(Text shown):
On Fri, 18 May 2012, Paul Mundt wrote:
> On Thu, May 03, 2012 at 04:32:39PM +0100, Mark Brown wrote:
> > On Thu, May 03, 2012 at 05:05:34PM +0200, Guennadi Liakhovetski wrote:
> >
> > > - if (regulator == NULL || IS_ERR(regulator))
> > > + if (IS_ERR_OR_NULL(regulator))
> >
> > The bigger question here is why we're accepting NULL in the first place.
>
> I'm not sure about the regulator case, but it's been useful to support
> passing NULL around in the clock framework case. There are plenty of
> cases where a struct clk is optional and if we fail to find the clock we
> just set clk to NULL and continue on without having to constantly check
> the value of the clk pointer, which helps considerably when you consider
> the number of clk_enable/disable() pairs some drivers have.

(What this task involves): In the mailing list message, what happens in the clock framework when an optional clock cannot be found? These records were taken from a separate source.

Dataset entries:

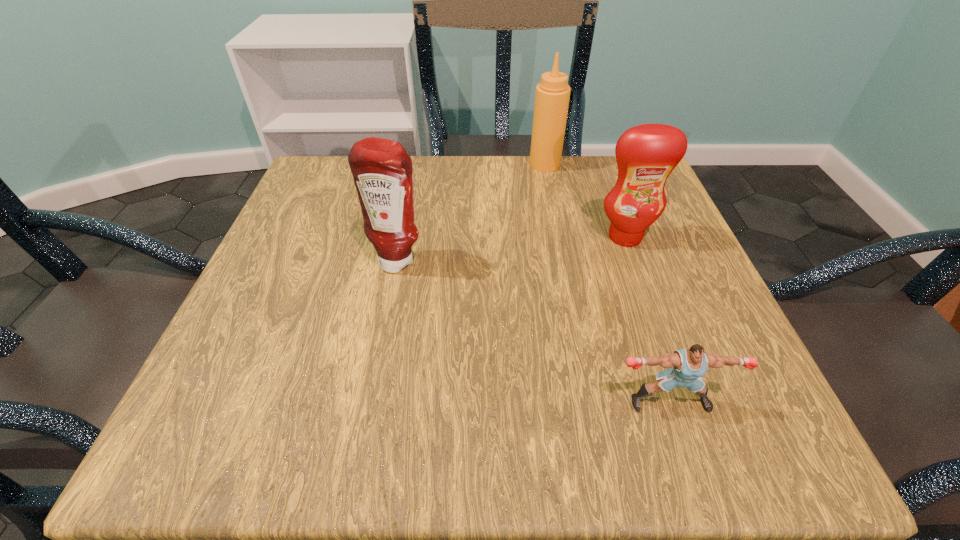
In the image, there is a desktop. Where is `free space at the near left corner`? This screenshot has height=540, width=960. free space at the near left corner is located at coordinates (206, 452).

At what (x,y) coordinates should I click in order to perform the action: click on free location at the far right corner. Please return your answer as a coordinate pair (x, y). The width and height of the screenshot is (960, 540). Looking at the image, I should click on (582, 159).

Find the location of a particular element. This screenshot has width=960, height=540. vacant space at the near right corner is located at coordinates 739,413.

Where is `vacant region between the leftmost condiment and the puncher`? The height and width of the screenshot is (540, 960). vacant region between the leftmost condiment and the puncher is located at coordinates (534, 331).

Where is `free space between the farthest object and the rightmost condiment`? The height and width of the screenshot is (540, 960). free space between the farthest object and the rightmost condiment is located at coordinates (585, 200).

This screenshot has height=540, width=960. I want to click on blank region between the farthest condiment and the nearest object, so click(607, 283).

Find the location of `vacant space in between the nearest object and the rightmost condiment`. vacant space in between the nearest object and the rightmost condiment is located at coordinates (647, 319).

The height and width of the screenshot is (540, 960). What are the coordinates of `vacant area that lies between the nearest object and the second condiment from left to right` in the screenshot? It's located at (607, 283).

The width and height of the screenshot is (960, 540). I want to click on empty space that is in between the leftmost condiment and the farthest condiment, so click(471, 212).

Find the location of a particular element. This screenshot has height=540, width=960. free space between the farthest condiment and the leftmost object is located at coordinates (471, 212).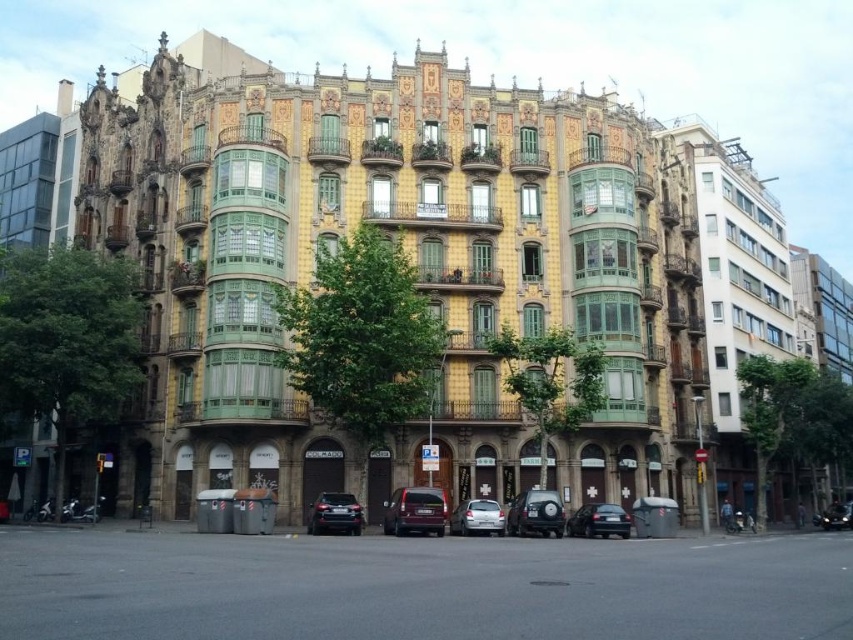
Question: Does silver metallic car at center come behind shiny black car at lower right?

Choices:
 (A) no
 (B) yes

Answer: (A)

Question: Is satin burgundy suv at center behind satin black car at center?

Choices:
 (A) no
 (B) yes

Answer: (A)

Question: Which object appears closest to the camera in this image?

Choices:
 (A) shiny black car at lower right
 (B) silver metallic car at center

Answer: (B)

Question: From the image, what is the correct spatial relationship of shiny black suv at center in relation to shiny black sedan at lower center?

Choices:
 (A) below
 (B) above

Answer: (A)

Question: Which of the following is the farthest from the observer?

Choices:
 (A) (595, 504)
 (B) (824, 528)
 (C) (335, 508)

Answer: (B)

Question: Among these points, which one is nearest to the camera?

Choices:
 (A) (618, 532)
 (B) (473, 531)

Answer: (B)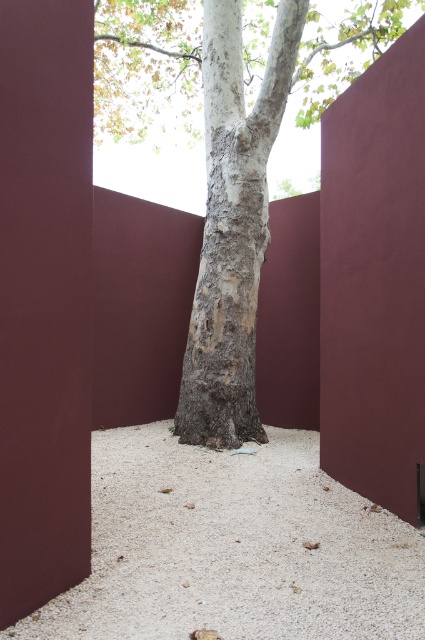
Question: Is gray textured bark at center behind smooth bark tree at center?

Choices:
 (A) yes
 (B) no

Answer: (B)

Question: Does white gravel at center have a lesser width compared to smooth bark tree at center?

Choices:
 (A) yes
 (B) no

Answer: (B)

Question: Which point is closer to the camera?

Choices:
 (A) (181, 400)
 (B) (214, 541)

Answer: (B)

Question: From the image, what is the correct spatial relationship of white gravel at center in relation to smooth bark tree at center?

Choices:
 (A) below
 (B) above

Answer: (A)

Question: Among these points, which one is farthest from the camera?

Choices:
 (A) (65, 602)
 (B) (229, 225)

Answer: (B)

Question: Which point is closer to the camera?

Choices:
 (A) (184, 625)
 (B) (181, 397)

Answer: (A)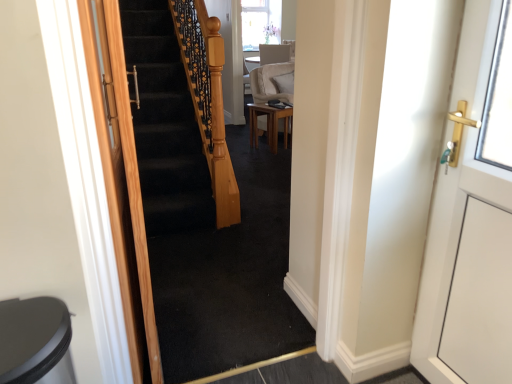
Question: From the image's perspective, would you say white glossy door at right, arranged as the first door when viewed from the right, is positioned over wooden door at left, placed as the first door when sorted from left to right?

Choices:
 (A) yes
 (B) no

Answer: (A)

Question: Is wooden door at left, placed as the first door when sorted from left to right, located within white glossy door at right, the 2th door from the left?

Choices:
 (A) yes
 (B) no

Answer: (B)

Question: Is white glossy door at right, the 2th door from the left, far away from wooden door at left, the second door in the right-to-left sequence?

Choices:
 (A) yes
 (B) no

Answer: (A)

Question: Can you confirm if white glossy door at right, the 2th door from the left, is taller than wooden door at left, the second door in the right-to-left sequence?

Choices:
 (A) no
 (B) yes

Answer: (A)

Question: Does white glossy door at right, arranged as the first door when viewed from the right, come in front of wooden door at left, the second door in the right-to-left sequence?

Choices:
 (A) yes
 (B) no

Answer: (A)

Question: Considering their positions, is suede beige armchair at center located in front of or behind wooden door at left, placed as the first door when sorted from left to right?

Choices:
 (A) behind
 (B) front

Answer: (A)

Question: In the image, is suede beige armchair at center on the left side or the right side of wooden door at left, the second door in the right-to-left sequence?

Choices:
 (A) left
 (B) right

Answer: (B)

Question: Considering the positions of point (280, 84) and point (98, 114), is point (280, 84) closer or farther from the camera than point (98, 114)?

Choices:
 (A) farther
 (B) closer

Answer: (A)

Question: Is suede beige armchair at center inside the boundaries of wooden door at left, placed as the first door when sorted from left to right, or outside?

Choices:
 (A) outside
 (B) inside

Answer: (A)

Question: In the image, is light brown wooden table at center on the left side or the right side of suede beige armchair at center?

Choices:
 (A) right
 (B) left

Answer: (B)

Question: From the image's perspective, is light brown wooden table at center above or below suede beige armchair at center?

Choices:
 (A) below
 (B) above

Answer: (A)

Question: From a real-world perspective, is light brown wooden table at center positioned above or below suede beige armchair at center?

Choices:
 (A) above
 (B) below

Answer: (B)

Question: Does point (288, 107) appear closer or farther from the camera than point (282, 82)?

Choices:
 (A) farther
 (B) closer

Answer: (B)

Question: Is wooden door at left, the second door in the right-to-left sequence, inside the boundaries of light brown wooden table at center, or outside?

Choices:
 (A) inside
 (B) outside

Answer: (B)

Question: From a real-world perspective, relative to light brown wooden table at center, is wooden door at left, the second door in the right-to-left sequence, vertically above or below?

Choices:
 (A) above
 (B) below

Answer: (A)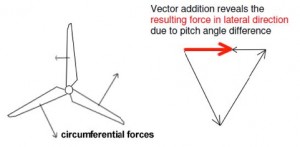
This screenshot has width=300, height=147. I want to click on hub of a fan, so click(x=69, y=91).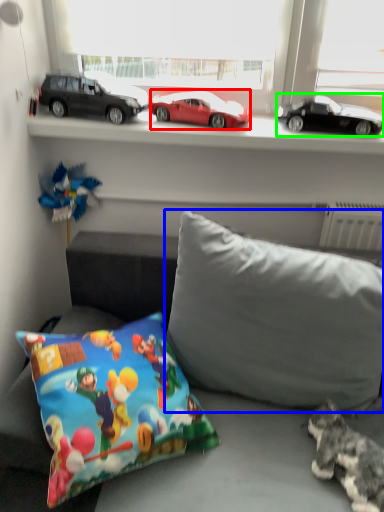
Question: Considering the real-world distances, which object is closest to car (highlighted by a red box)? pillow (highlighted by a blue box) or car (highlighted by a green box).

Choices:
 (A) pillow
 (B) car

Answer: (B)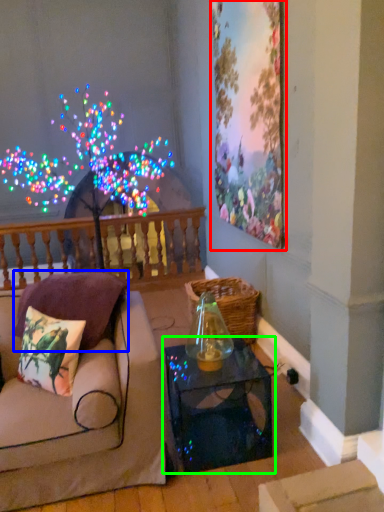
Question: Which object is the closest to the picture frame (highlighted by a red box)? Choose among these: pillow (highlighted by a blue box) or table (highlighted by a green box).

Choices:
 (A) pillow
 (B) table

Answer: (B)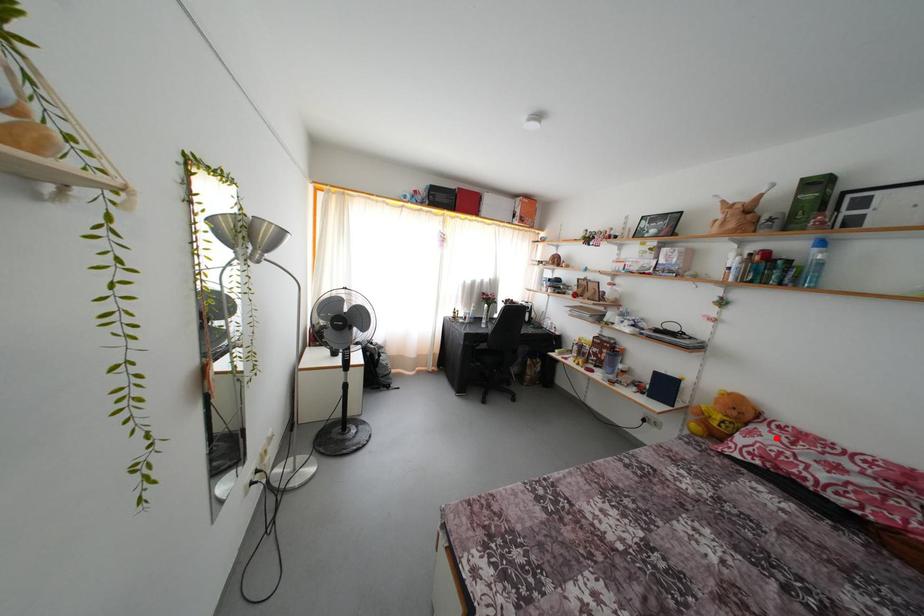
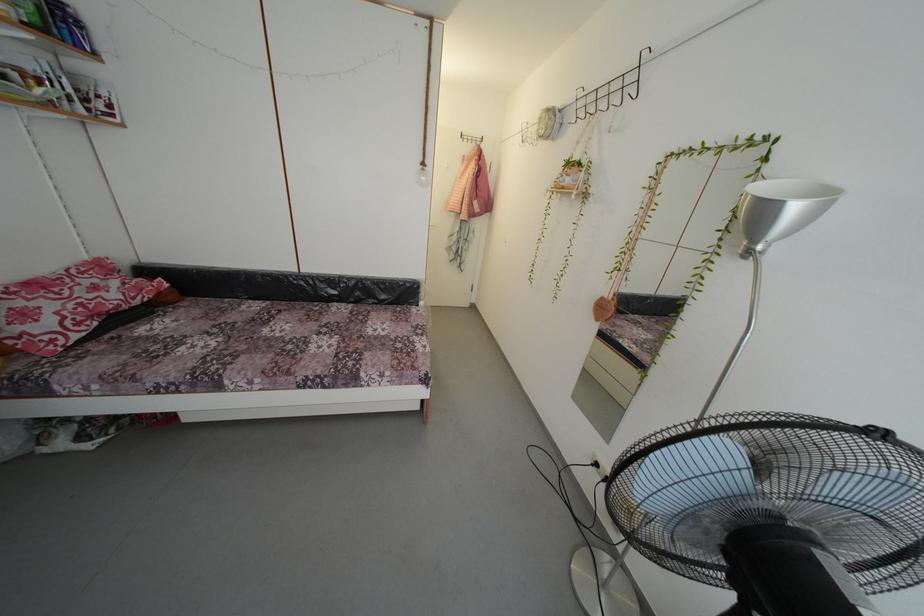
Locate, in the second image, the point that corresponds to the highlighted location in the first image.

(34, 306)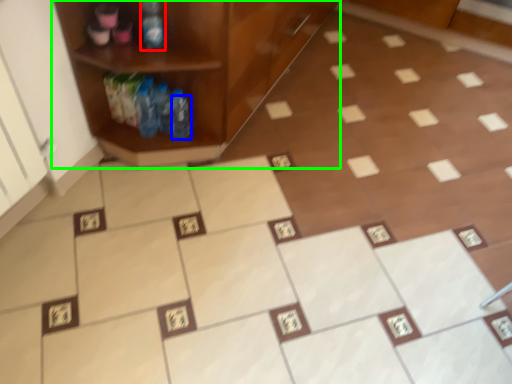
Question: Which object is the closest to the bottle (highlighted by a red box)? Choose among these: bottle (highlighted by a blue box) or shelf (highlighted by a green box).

(Solution to this problem): The clk is set to NULL, and the code continues on without having to constantly check the value of the clk pointer.